Un des plus brillants, et des plus compétents spécialistes de l'Allemagne nazie s'attarde sur le "crépuscule" de ce régime, période de fin que l'on peut faire durer de juillet 1944 à mai 1945. Il essaie de répondre à une question simple : Pourquoi et comment l'Allemagne a-t-elle poursuivi les combats alors qu'il était évident qu'à l'hiver 1944 (voire même dès l'automne) la guerre était perdue. Prise en tenaille entre le rouleau compresseur russe à l'est et l'avancée inexorable des anglo-américains à l'ouest, il n'y avait aucune chance que l'état nazi évite la défaite.
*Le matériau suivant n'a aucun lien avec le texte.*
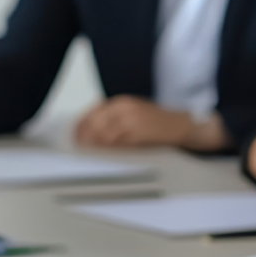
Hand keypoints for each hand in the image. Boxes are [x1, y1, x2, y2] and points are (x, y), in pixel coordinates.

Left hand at [74, 95, 227, 150]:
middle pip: (94, 123)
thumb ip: (114, 117)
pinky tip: (104, 154)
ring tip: (89, 154)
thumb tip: (91, 130)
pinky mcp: (138, 133)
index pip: (93, 111)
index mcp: (122, 102)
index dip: (81, 124)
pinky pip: (117, 143)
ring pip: (103, 134)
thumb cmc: (157, 121)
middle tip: (79, 148)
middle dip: (84, 136)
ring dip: (94, 144)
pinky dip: (108, 149)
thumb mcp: (134, 112)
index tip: (74, 136)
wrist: (181, 125)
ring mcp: (131, 120)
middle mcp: (124, 108)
Pourtant, pendant près de 6 mois, les armées allemandes poursuivirent ce combat au prix de soufs inouïes et de destructions massives des territoires et populations concernés.
Longtemps la réponse que donnèrent protagonistes et historiens se résuma à un simple "Hitler refusait de se rendre, il fallait donc aller jusqu'à Berlin". Et c'est là que Ian Kershaw, s'appuyant sur une impressionnante bibliographie aux sources d'une très grande variété, réussit à aller au delà de cette explication simpliste. Il décrit avec précision une population partagée entre soutien, fatalisme et terreur (la peur des rouges comme la peur du régime encore capable de sanctionner durement les "défaitistes) qui a été tellement "prise en main" par le parti depuis 1933 que toute initiative individuelle semble paralysée. Autres arguments avancés, une économie qui réalise des miracles permettant d'approvisionner les soldats jusqu'à l'extrème limite, une hiérarchie militaire trop lache, trop aveugle ou trop abattu par l'échec de l'attentat de 1944 pour s'opposer aux directives de plus en plus folles venues d'en haut.
C'est donc une horreur sans fin qui s'abat sur les populations, horreur pas tout à fait injustifiée lorsqu'on sait que nombreux furent ces mêmes civils qui soutinrent le régime nazi, mais on ne peut s'empêcher de prendre en pitié ces femmes, enfants et vieillards écrasés par la guerre, en fuite continue dans l'hiver 44-45. Car ce livre est aussi le récit d'une très lente agonie qui prend fin définitivement le 8 mai et qui laisse un pays en ruine.
Kershaw réalise une fois de plus le tour de force d'écrire un livre érudit mais agréablement rédigé et qui fera date dans l'historiographie du régime nazi.